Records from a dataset

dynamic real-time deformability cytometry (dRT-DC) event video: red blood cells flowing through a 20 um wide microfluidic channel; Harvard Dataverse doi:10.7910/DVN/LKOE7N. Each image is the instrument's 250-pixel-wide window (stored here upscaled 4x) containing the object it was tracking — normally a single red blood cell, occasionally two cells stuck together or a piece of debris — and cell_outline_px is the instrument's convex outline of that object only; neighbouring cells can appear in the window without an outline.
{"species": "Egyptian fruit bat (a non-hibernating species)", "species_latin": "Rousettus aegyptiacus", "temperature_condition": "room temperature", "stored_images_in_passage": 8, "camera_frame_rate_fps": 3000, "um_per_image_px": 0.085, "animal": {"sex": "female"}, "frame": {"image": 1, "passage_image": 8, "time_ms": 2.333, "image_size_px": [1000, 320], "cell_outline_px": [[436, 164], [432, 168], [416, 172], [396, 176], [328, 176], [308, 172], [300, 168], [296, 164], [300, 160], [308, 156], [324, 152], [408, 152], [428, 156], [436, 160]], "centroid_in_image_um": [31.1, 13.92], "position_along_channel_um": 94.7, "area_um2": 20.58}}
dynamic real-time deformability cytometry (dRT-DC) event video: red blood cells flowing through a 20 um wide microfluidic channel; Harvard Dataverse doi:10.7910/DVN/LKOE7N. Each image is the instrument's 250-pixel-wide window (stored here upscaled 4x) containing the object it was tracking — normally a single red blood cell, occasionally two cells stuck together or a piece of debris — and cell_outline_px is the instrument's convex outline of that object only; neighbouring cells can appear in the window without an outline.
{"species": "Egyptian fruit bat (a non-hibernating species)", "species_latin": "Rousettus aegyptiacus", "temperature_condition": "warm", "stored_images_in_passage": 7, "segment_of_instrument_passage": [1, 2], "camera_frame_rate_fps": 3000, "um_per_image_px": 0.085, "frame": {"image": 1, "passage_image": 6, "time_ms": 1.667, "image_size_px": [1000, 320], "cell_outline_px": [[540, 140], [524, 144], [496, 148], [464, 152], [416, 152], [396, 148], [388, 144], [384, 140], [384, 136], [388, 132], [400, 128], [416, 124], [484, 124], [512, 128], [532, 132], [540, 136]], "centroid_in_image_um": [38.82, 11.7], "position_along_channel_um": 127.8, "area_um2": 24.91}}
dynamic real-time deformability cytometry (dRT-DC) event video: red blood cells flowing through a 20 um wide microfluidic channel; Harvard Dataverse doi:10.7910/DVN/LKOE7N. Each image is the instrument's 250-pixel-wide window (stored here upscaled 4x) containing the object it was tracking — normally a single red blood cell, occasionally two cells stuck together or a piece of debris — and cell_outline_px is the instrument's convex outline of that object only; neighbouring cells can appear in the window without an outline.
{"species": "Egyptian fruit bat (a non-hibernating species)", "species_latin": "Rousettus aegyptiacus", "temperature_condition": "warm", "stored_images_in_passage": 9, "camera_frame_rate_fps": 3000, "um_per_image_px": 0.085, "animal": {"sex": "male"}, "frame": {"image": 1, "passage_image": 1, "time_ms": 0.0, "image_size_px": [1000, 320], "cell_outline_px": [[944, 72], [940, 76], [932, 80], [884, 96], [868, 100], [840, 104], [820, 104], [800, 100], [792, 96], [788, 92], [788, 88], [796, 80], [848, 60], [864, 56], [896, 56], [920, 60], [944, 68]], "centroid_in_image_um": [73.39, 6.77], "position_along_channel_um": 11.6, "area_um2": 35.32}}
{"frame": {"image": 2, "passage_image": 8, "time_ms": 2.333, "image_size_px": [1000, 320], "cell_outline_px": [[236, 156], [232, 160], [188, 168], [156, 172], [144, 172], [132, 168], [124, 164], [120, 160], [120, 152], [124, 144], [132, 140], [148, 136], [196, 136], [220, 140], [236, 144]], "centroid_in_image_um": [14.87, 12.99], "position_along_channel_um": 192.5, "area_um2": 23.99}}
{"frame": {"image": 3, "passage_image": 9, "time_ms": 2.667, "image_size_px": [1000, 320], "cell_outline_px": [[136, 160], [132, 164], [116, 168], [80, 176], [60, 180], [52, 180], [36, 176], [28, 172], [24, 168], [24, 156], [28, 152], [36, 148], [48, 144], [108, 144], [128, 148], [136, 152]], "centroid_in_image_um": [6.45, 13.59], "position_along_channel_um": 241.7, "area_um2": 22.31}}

* Given exercise *
Send back all of the entries exactly, with nothing missing.

* Output of the task *
dynamic real-time deformability cytometry (dRT-DC) event video: red blood cells flowing through a 20 um wide microfluidic channel; Harvard Dataverse doi:10.7910/DVN/LKOE7N. Each image is the instrument's 250-pixel-wide window (stored here upscaled 4x) containing the object it was tracking — normally a single red blood cell, occasionally two cells stuck together or a piece of debris — and cell_outline_px is the instrument's convex outline of that object only; neighbouring cells can appear in the window without an outline.
{"species": "Egyptian fruit bat (a non-hibernating species)", "species_latin": "Rousettus aegyptiacus", "temperature_condition": "room temperature", "stored_images_in_passage": 8, "camera_frame_rate_fps": 3000, "um_per_image_px": 0.085, "animal": {"sex": "female"}, "frame": {"image": 1, "passage_image": 8, "time_ms": 2.333, "image_size_px": [1000, 320], "cell_outline_px": [[436, 164], [432, 168], [416, 172], [396, 176], [328, 176], [308, 172], [300, 168], [296, 164], [300, 160], [308, 156], [324, 152], [408, 152], [428, 156], [436, 160]], "centroid_in_image_um": [31.1, 13.92], "position_along_channel_um": 94.7, "area_um2": 20.58}}
dynamic real-time deformability cytometry (dRT-DC) event video: red blood cells flowing through a 20 um wide microfluidic channel; Harvard Dataverse doi:10.7910/DVN/LKOE7N. Each image is the instrument's 250-pixel-wide window (stored here upscaled 4x) containing the object it was tracking — normally a single red blood cell, occasionally two cells stuck together or a piece of debris — and cell_outline_px is the instrument's convex outline of that object only; neighbouring cells can appear in the window without an outline.
{"species": "Egyptian fruit bat (a non-hibernating species)", "species_latin": "Rousettus aegyptiacus", "temperature_condition": "warm", "stored_images_in_passage": 7, "segment_of_instrument_passage": [1, 2], "camera_frame_rate_fps": 3000, "um_per_image_px": 0.085, "frame": {"image": 1, "passage_image": 6, "time_ms": 1.667, "image_size_px": [1000, 320], "cell_outline_px": [[540, 140], [524, 144], [496, 148], [464, 152], [416, 152], [396, 148], [388, 144], [384, 140], [384, 136], [388, 132], [400, 128], [416, 124], [484, 124], [512, 128], [532, 132], [540, 136]], "centroid_in_image_um": [38.82, 11.7], "position_along_channel_um": 127.8, "area_um2": 24.91}}
dynamic real-time deformability cytometry (dRT-DC) event video: red blood cells flowing through a 20 um wide microfluidic channel; Harvard Dataverse doi:10.7910/DVN/LKOE7N. Each image is the instrument's 250-pixel-wide window (stored here upscaled 4x) containing the object it was tracking — normally a single red blood cell, occasionally two cells stuck together or a piece of debris — and cell_outline_px is the instrument's convex outline of that object only; neighbouring cells can appear in the window without an outline.
{"species": "Egyptian fruit bat (a non-hibernating species)", "species_latin": "Rousettus aegyptiacus", "temperature_condition": "warm", "stored_images_in_passage": 9, "camera_frame_rate_fps": 3000, "um_per_image_px": 0.085, "animal": {"sex": "male"}, "frame": {"image": 1, "passage_image": 1, "time_ms": 0.0, "image_size_px": [1000, 320], "cell_outline_px": [[944, 72], [940, 76], [932, 80], [884, 96], [868, 100], [840, 104], [820, 104], [800, 100], [792, 96], [788, 92], [788, 88], [796, 80], [848, 60], [864, 56], [896, 56], [920, 60], [944, 68]], "centroid_in_image_um": [73.39, 6.77], "position_along_channel_um": 11.6, "area_um2": 35.32}}
{"frame": {"image": 2, "passage_image": 8, "time_ms": 2.333, "image_size_px": [1000, 320], "cell_outline_px": [[236, 156], [232, 160], [188, 168], [156, 172], [144, 172], [132, 168], [124, 164], [120, 160], [120, 152], [124, 144], [132, 140], [148, 136], [196, 136], [220, 140], [236, 144]], "centroid_in_image_um": [14.87, 12.99], "position_along_channel_um": 192.5, "area_um2": 23.99}}
{"frame": {"image": 3, "passage_image": 9, "time_ms": 2.667, "image_size_px": [1000, 320], "cell_outline_px": [[136, 160], [132, 164], [116, 168], [80, 176], [60, 180], [52, 180], [36, 176], [28, 172], [24, 168], [24, 156], [28, 152], [36, 148], [48, 144], [108, 144], [128, 148], [136, 152]], "centroid_in_image_um": [6.45, 13.59], "position_along_channel_um": 241.7, "area_um2": 22.31}}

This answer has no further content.